▸ **WORK INSTRUCTIONS**
Can you retype the data below from the line with "Which series has" through the line with "What is the maximum value shown in the chart?", both lines included, and leave the pictures out?

▸ **DATA FOR THE TASK**
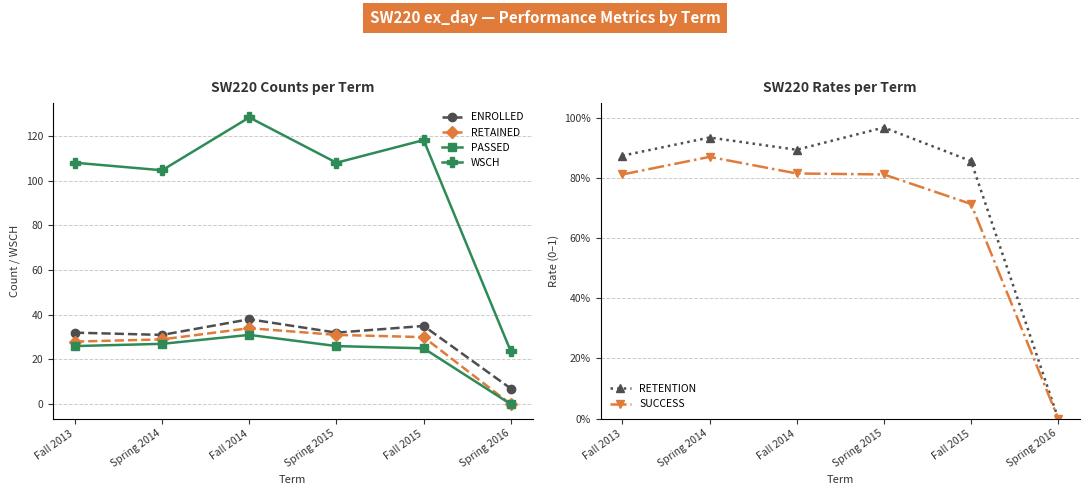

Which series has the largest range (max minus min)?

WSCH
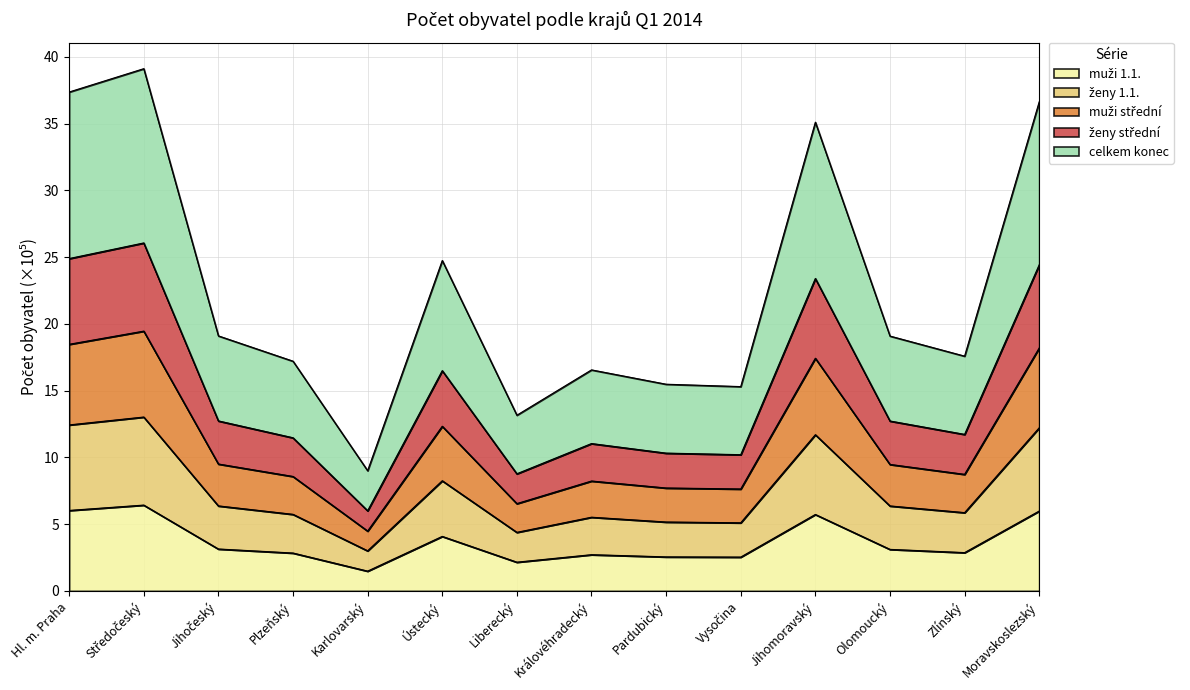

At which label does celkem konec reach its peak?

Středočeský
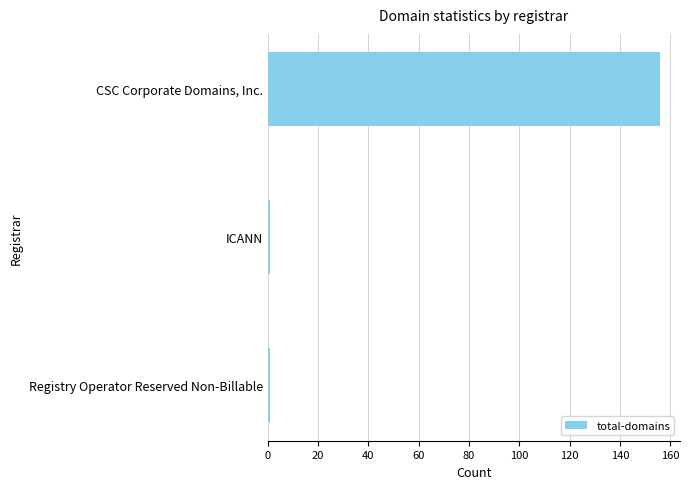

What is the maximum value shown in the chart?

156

...

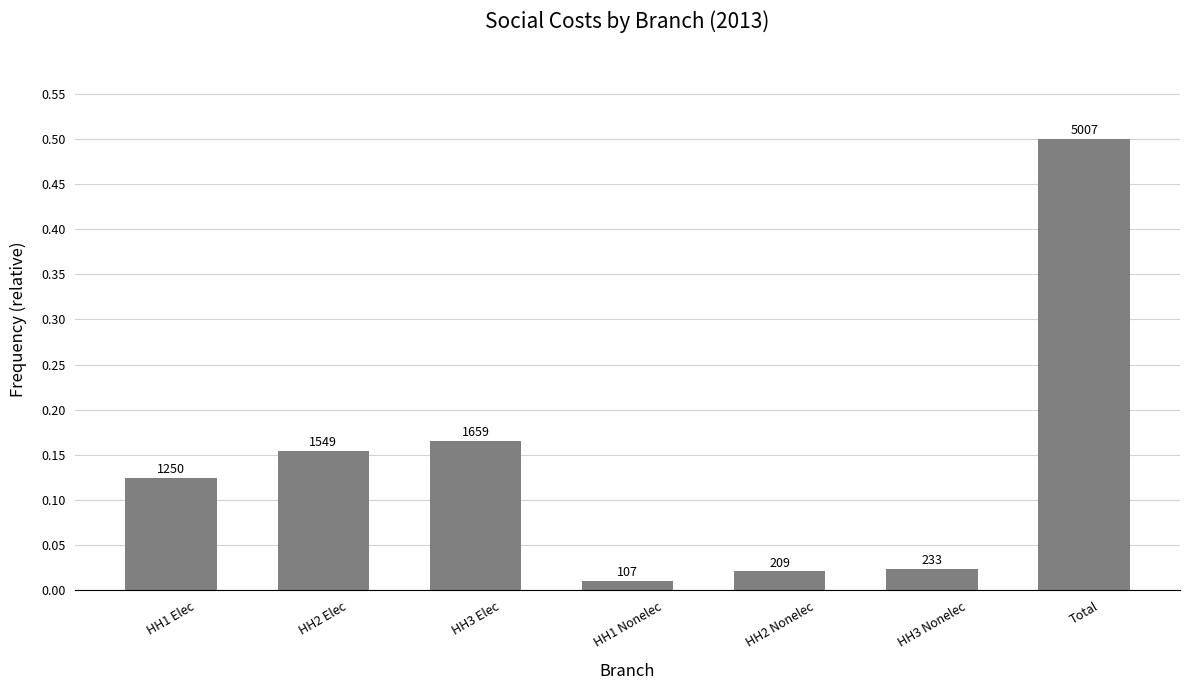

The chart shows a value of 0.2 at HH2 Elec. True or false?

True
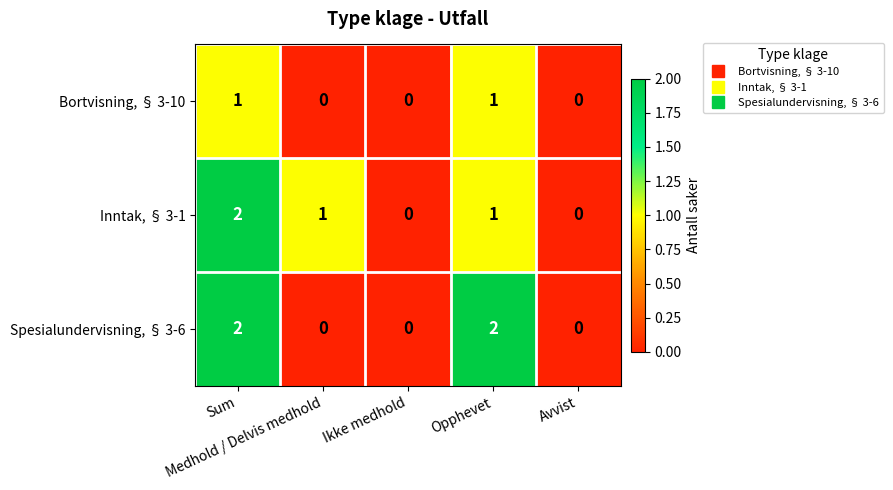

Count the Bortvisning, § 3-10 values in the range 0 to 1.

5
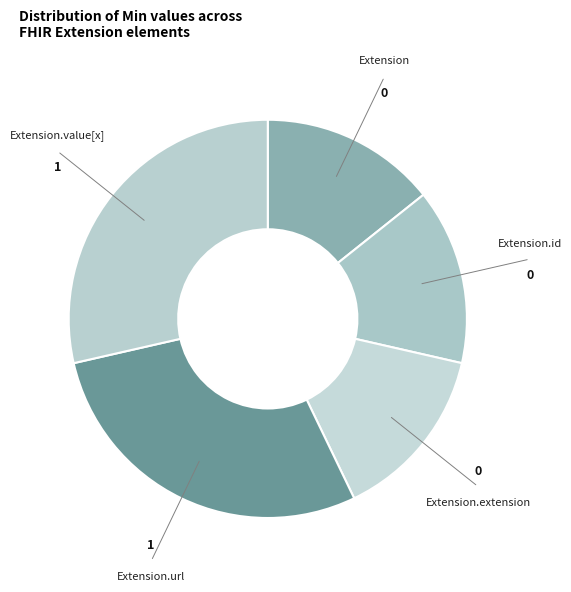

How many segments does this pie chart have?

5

▸ **WRITTEN ANSWER**
Which series has the largest range (max minus min)?

WSCH

At which label does celkem konec reach its peak?

Středočeský

What is the maximum value shown in the chart?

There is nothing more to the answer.